1. – Con atto di citazione notificato il 28 febbraio 2013, la società c.p.a. Eurolink, unitamente alla s.p.a. Impregilo (quest’ultima in proprio e quale mandataria dell’ATI con le imprese s.a. Sacyr ed altre), ha convenuto in giudizio dinanzi al Tribunale ordinario di Roma, sezione specializzata in materia di imprese, la s.p.a. Stretto di Messina, il Ministero delle infrastrutture e dei trasporti e la Presidenza del Consiglio dei ministri chiedendo, in via principale, di accertare e dichiarare la validità ed efficacia del recesso esercitato da Eurolink, con nota prot. 00774 del 10 novembre 2012, dal contratto in data 27 marzo 2006 e successivi accordi ed atti aggiuntivi per l’esecuzione del Ponte sullo Stretto di Messina, previa eventuale disapplicazione delle norme di cui al D.L. 2 novembre 2012, n. 187 (Misure urgenti per la ridefinizione dei rapporti contrattuali con la Società Stretto di Messina s.p.a. ed in materia di trasporto pubblico locale), come sostituite dal D.L. 18 ottobre 2012, n. 179, art. 34-decies (Ulteriori misure urgenti per la crescita del Paese), inserito dalla Legge di Conversione 17 dicembre 2012, n. 221, previa eventuale sottoposizione di domanda di pronuncia pregiudiziale alla Corte di giustizia dell’Unione europea o in subordine previa sottoposizione alla Corte costituzionale della questione di legittimità costituzionale, e per l’effetto condannare la società Stretto di Messina e le altre amministrazioni convenute all’integrale ristoro di tutti i compensi, indennizzi, costi ed oneri indicati nell’art. 5.2 dell’accordo del 25 settembre 2009. In via subordinata, parte attrice ha chiesto che venga accertata e comunque dichiarata la risoluzione del contratto per fatto e colpa della committente Stretto di Messina e, con essa, della parte pubblica unitariamente considerata, con le conseguenti pronunce di condanna. In via ulteriormente subordinata, è stata chiesta la declaratoria che il contratto è tuttora vigente e che i convenuti sono obbligati all’adeguamento dello stesso, con condanna dei medesimi al risarcimento delle spese, oneri e danni tutti indotti dal ritardato adempimento, nonchè al pagamento del saldo delle prestazioni rese e non interamente retribuite.

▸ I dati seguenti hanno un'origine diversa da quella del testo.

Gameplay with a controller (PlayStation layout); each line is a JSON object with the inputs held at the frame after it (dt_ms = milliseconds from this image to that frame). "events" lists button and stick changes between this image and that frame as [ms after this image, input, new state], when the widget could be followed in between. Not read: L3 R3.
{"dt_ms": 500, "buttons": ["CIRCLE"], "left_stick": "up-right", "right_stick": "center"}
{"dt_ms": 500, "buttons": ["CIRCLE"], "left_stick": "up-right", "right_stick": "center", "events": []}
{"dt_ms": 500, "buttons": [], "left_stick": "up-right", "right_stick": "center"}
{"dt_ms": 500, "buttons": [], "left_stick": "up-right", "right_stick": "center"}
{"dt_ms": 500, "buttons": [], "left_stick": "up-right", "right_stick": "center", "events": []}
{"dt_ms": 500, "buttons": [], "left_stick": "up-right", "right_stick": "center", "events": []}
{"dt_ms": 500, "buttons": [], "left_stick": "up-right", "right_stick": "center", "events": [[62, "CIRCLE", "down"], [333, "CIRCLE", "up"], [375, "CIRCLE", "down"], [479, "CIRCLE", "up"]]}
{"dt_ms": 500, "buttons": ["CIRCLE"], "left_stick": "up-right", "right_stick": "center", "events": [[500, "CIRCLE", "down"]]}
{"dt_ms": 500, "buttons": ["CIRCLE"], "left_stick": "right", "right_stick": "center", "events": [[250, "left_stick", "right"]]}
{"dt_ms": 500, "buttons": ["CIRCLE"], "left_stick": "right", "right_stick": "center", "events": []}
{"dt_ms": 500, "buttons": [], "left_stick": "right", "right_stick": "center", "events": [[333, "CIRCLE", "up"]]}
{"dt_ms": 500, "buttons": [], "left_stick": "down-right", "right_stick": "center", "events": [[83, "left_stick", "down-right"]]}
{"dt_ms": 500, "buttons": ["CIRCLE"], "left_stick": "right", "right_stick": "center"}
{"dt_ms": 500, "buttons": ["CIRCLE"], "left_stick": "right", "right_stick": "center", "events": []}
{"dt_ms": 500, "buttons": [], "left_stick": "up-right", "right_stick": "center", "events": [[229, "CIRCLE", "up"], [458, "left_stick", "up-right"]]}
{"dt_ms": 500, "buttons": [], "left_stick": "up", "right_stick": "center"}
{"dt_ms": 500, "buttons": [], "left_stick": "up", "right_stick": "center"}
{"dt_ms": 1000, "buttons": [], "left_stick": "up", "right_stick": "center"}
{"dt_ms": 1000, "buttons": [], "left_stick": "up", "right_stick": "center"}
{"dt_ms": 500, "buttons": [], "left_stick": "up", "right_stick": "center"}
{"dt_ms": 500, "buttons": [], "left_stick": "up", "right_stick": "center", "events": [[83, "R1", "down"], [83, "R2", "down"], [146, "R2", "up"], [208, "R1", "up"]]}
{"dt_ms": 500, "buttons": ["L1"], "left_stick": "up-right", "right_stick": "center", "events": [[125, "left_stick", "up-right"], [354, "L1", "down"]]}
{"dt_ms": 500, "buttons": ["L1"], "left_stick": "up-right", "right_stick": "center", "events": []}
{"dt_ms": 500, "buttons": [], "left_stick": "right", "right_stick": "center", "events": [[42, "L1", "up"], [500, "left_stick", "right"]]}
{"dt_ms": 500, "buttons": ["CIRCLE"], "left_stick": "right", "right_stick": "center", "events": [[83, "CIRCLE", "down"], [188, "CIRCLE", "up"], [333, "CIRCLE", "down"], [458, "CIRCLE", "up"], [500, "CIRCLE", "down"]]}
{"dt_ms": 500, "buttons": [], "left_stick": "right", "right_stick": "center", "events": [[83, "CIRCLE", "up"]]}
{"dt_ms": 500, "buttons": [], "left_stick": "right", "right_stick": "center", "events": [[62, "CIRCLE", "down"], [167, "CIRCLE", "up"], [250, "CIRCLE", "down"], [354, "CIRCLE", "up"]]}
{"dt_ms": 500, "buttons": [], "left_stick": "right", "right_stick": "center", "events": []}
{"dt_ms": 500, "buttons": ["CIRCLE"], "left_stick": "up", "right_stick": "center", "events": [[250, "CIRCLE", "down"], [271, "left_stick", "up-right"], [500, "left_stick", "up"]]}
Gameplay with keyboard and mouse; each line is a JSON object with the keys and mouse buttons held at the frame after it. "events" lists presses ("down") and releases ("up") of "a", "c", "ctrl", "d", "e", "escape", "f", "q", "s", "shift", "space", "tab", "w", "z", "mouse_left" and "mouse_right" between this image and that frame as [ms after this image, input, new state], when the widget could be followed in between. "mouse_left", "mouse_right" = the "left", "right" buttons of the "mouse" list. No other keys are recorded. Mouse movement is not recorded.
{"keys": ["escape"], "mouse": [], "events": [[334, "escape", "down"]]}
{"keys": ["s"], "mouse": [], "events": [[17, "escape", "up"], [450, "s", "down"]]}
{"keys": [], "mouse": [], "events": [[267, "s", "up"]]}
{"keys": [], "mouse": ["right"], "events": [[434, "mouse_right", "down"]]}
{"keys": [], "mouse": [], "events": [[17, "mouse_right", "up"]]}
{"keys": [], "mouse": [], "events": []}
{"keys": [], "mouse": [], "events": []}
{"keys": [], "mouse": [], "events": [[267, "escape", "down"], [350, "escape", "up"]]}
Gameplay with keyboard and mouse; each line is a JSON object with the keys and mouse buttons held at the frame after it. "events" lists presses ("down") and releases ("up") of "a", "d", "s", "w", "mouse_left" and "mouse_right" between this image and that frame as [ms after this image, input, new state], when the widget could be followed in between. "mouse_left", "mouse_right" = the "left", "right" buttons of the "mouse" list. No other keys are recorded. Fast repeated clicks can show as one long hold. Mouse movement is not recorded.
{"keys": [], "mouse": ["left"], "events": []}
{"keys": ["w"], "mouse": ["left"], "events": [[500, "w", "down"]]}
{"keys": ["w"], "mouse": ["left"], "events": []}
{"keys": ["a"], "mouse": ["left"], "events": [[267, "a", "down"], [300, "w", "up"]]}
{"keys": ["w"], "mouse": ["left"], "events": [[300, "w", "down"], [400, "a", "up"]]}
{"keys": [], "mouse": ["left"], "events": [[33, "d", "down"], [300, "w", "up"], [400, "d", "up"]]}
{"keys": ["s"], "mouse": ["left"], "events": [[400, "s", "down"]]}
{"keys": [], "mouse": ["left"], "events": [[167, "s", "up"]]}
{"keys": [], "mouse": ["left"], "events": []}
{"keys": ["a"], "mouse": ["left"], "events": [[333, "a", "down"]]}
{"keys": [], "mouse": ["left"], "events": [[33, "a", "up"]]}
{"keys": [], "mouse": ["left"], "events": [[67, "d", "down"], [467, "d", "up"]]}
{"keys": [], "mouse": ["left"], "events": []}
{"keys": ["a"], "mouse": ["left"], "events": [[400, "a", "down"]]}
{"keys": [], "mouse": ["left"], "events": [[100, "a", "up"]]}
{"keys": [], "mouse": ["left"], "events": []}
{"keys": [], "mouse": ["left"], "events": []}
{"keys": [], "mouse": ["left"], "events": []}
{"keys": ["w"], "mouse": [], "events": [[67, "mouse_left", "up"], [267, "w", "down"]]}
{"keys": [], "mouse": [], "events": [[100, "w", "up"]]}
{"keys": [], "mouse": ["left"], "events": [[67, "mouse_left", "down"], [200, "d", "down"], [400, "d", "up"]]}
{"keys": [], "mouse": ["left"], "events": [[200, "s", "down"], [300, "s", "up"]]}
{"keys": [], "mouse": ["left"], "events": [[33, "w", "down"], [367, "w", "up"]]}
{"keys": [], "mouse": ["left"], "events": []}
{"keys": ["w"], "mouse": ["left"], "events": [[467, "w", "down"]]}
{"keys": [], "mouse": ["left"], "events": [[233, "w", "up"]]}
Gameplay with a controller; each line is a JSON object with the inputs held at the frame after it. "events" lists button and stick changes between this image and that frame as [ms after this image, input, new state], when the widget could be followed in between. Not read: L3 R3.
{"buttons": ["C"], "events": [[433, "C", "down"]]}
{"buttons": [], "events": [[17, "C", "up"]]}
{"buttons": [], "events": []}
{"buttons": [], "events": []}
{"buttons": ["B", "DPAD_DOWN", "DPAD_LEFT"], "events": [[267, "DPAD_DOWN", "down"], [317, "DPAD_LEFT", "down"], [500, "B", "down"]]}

Nell’atto di citazione si premette: che la società Stretto di Messina, concessionaria ex lege della realizzazione del Ponte, ha indetto una gara per l’affidamento a contraente generale, ai sensi della L. n. 443 del 2001 e del D.Lgs. n. 190 del 1992, della progettazione definitiva ed esecutiva e della realizzazione del collegamento viario e ferroviario e nel novembre 2005 ha deliberato l’aggiudicazione definitiva della gara in favore dell’ATI tra la capogruppo mandataria Impregilo s.p.a. e le mandanti Sacyr s.a. ed altre; che nel marzo 2006 Stretto di Messina e l’ATI hanno stipulato il contratto riguardante la realizzazione dell’opera; che nel maggio 2006 una società dedicata, denominata Eurolink s.c.p.a., è subentrata a tutti gli effetti nel rapporto contrattuale con il committente.

Parte attrice ha rappresentato che in data 25 settembre 2009 Stretto di Messina ed Eurolink hanno sottoscritto un accordo regolante le divergenze insorte e le conseguenze del lungo periodo di stasi e le attività del successivo periodo di progettazione dell’opera, nel quale sono previste e disciplinate le conseguenze, sul piano negoziale, del prolungamento, oltre limiti certi e concordati, della fase progettuale contestualmente avviata.

Le società attrici hanno quindi dedotto, a sostegno delle domande:

che in data 3 ottobre 2012 è scaduto il termine di 540 giorni previsto dagli accordi contrattuali, senza che il progetto dell’opera sia stato approvato e finanziato dallo Stato italiano; che Eurolink, premesso il superamento del termine e rilevato che la approvazione da parte del CIPE del progetto non appariva nè imminente nè prossima a causa della necessità di ridefinire il piano economico finanziario dell’opera e di reperire nuovamente le risorse finanziarie necessarie, ha chiesto in via formale a Stretto di Messina la revisione delle condizioni contrattuali;

che non essendosi convenuta alcuna revisione del contratto e non avendo il committente acquisito le risorse necessarie a realizzare l’opera, in data 3 novembre 2012 il contraente generale ha maturato il diritto di recedere dal contratto.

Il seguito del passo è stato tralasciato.